What Is A Nursing Diagnosis and Care Plan?

The Purpose of the Written Care Plan
• Care plans provide direction for individualized care of the client. A care plan flows from each patient’s unique list of diagnoses and should be organized by the individual’s specific needs.
• Continuity of care. The care plan is a means of communicating and organizing the actions of a constantly changing nursing staff. As the patient’s needs are attended to, the updated plan is passed on to the nursing staff at shift change and during nursing rounds.
• Care plans help teach documentation. The care plan should specifically outline which observations to make, what nursing actions to carry out, and what instructions the client or family members require.
• They serve as a guide for assigning staff to care for the client. There may be aspects of the patient’s care that need to be assigned to team members with specific skills.
• Care plans serve as a guide for reimbursement. Medicare and Medicaid originally set the plan in action, and other third-party insurers followed suit. The medical record is used by the insurance companies to determine what they will pay in relation to the hospital care received by the client. If nursing care is not documented precisely in the care plan, there is no proof the care was provided. Insurers will not pay for what is not documented.
The goal as established in a nursing care plan — in terms of observable client responses — is what the nurse hopes to achieve by implementing nursing orders. It is a desired outcome or change in the client’s condition. The terms goal and outcome are often used interchangeably, but in some nursing literature, a goal is thought of as a more general statement while the outcome is more specific. For example, a goal might be that a patient’s nutritional status will improve overall, while the outcome would be that the patient will gain five pounds by a certain date.
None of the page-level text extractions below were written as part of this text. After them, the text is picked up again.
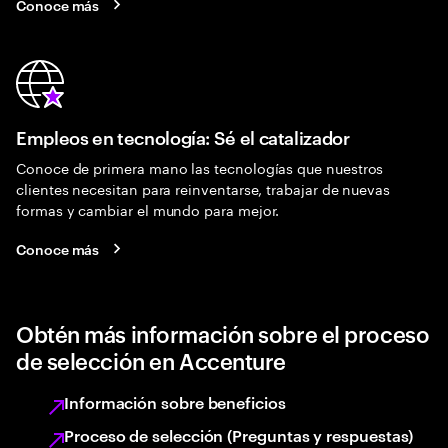
Conoce más
Empleos en tecnología: Sé el catalizador
Conoce de primera mano las tecnologías que nuestros
clientes necesitan para reinventarse, trabajar de nuevas
formas y cambiar el mundo para mejor.
Conoce más
Obtén más información sobre el proceso
de selección en Accenture
Información sobre beneficios
Proceso de selección (Preguntas y respuestas)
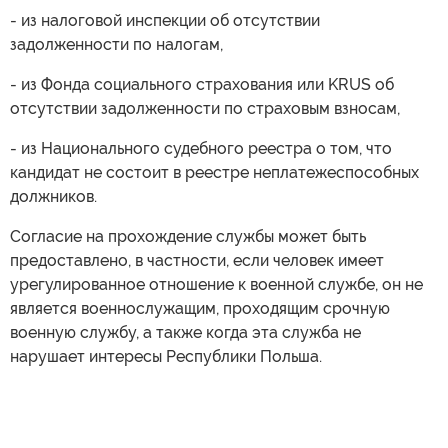
- из налоговой инспекции об отсутствии
задолженности по налогам,
- из Фонда социального страхования или KRUS об
отсутствии задолженности по страховым взносам,
- из Национального судебного реестра о том, что
кандидат не состоит в реестре неплатежеспособных
должников.
Согласие на прохождение службы может быть
предоставлено, в частности, если человек имеет
урегулированное отношение к военной службе, он не
является военнослужащим, проходящим срочную
военную службу, а также когда эта служба не
нарушает интересы Республики Польша.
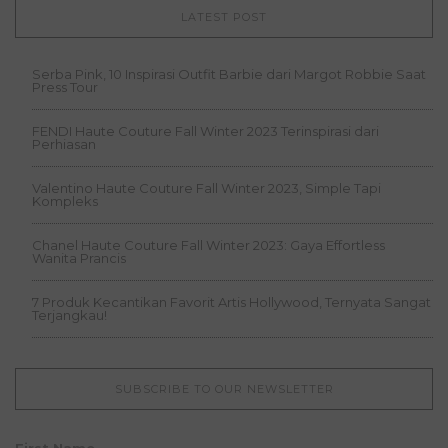
LATEST POST
Serba Pink, 10 Inspirasi Outfit Barbie dari Margot Robbie Saat
Press Tour
FENDI Haute Couture Fall Winter 2023 Terinspirasi dari
Perhiasan
Valentino Haute Couture Fall Winter 2023, Simple Tapi
Kompleks
Chanel Haute Couture Fall Winter 2023: Gaya Effortless
Wanita Prancis
7 Produk Kecantikan Favorit Artis Hollywood, Ternyata Sangat
Terjangkau!
SUBSCRIBE TO OUR NEWSLETTER
First Name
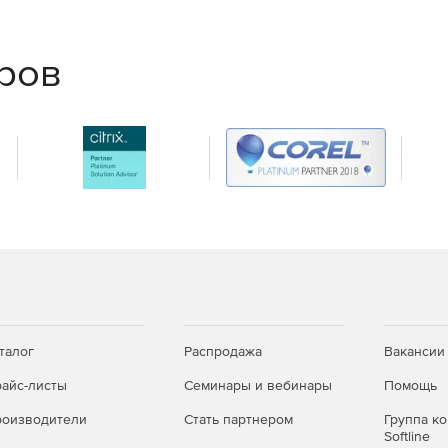
еров
талог
Распродажа
Вакансии
айс-листы
Семинары и вебинары
Помощь
оизводители
Стать партнером
Группа к
Softline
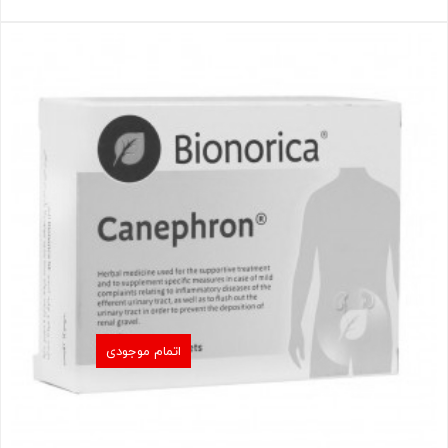
اتمام موجودی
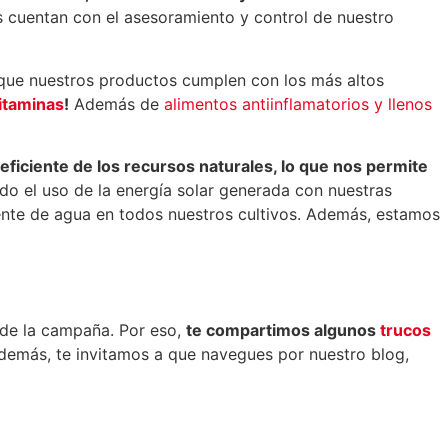
s cuentan con el asesoramiento y control de nuestro
r que nuestros productos cumplen con los más altos
vitaminas
!
Además de
alimentos antiinflamatorios y llenos
ficiente de los recursos naturales, lo que nos permite
o el uso de la energía solar generada con nuestras
ciente de agua en todos nuestros cultivos. Además, estamos
o de la campaña. Por eso,
te compartimos algunos
trucos
Además, te invitamos a que navegues por nuestro blog,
Nursing orders are instructions for the specific activities that will perform to help the patient achieve the health care goal. How detailed the order is depends on the health personnel who will carry out the order. Nursing orders will all contain:
• The date
• An action verb like “monitor,” “instruct,” “palpate,” or something equally descriptive
• A content area that is the where and the what of the order, for example, placing a “spiral bandage on the left leg from ankle to just below the knee”
• A time element will define how long or how often the nursing action will occur
• The signature of the prescribing nurse, since orders are legal documents.
Finally, in the evaluation, the client’s health care professionals will determine the progress towards the goal achievement and the effectiveness of the nursing care plan. The evaluation is extremely important because it determines if the nursing interventions should be terminated, continued or changed.